With its hopes to negotiate the issue of cotton subsidies under the Doha round of trade talks dashed by the US trade representative Susan Schwab's abrupt departure just before the could come up for negotiations, Brazil is now seeking sanctions under WTO rules against the US for  subsidies to its cotton farmers.

Brazil is looking for  punitive damages of around $4 billion in trade sanctions on US imports by asking WTO to resume the arbitration process which it had held back, hoping for an amicable solution under the failed trade talks in Geneva.

Brazil, Canada and a host of African nations, were hoping to secure agreements on the US cotton subsidies issue at the Geneva mini ministerial summit in July. With Scwab's abrupt departure, the issue remained unresolved, forcing Burkina Faso's minister to beg to leave if cotton was not going to be discussed.

Since the US is unrelenting on lifting subsidies to its cotton farmers, Brazil sees no option to imposing sanctions to resolve its trade dispute with the US.

Brazil first took its case to the WTO in 2003 claiming that the US subsidies to its farmers were affecting the producers of cotton in Brazil. Despite this, the n subsidies had not been either lifted or reduced, but had risen to $12 billion since 1999, making it American cotton competitive internationally.

Brazil had now made out a case where it says that the US subsidies suppressed global cotton prices and allowed US cotton producers to control a disproportionate share of the market.

Brazil put convincing arguments that even a small drop in prices harms Brazilian producers, given their narrow profit margins, and that the US cotton producer's artificially high market share reflects the impact of these subsidies. The US is the third largest producer of cotton behind China and India, with Brazil being at the fifth.

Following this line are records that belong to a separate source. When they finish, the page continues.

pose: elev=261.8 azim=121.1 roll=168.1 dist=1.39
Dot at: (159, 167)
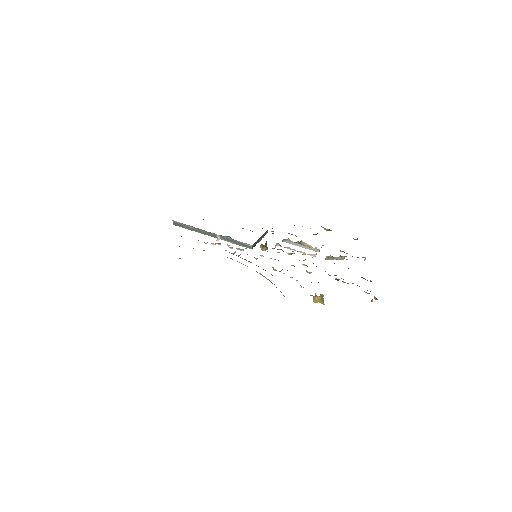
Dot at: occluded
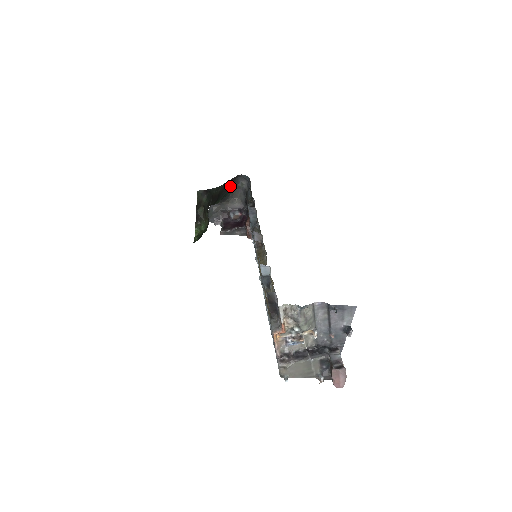
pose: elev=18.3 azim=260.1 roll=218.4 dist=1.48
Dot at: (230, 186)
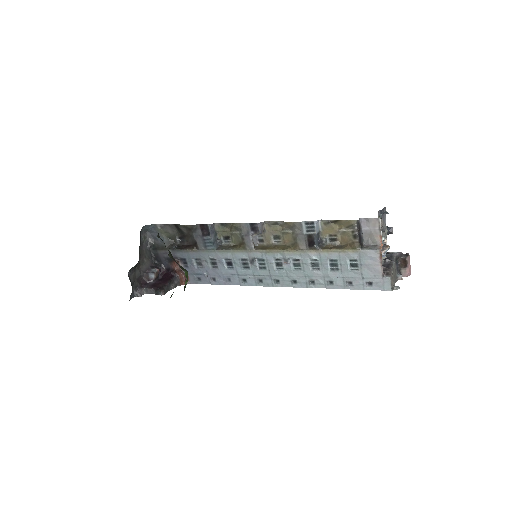
Dot at: occluded
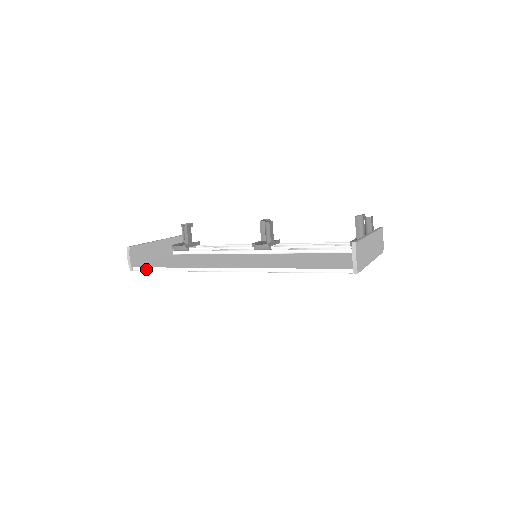
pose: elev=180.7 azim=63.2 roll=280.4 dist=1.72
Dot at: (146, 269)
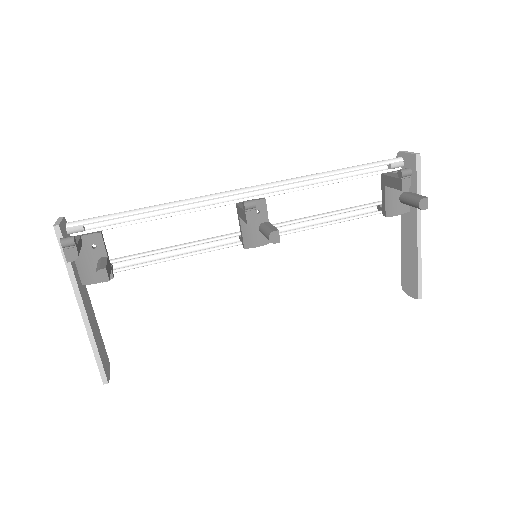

This was also the first time that the agricultural policy of a developed nation was successfully challenged at the WTO. The disastrous outcome of Doha round of trade talks held in Geneva also highlighted the fact that governments are not  willing to sacrifice the livelihoods of voters for the sake of free trade.

Now that the US has lost its final appeal in the case, Brazil has the right to seek WTO authorisation for retaliatory trade sanctions until Washington scraps its cotton subsidies to its farmers.

Even after losing the WTO appeal, the US  has raised cotton subsidies to its farmers by passing a legislation offering $2-$4 billion  over the next five years. The then US Agriculture Secretary Mike Johanns said that his government would work very hard to maintain payments to domestic cotton producers.

It is estimated that the collapsed Doha trade talks 10 million cotton farmers in West Africa have emerged the worst sufferers, as their produce has to competein the world markets with the subsidised US cotton.

Brazil will now have to walk the tightrope because if it does apply sanctions it has to be ready for retaliatory measures by the US.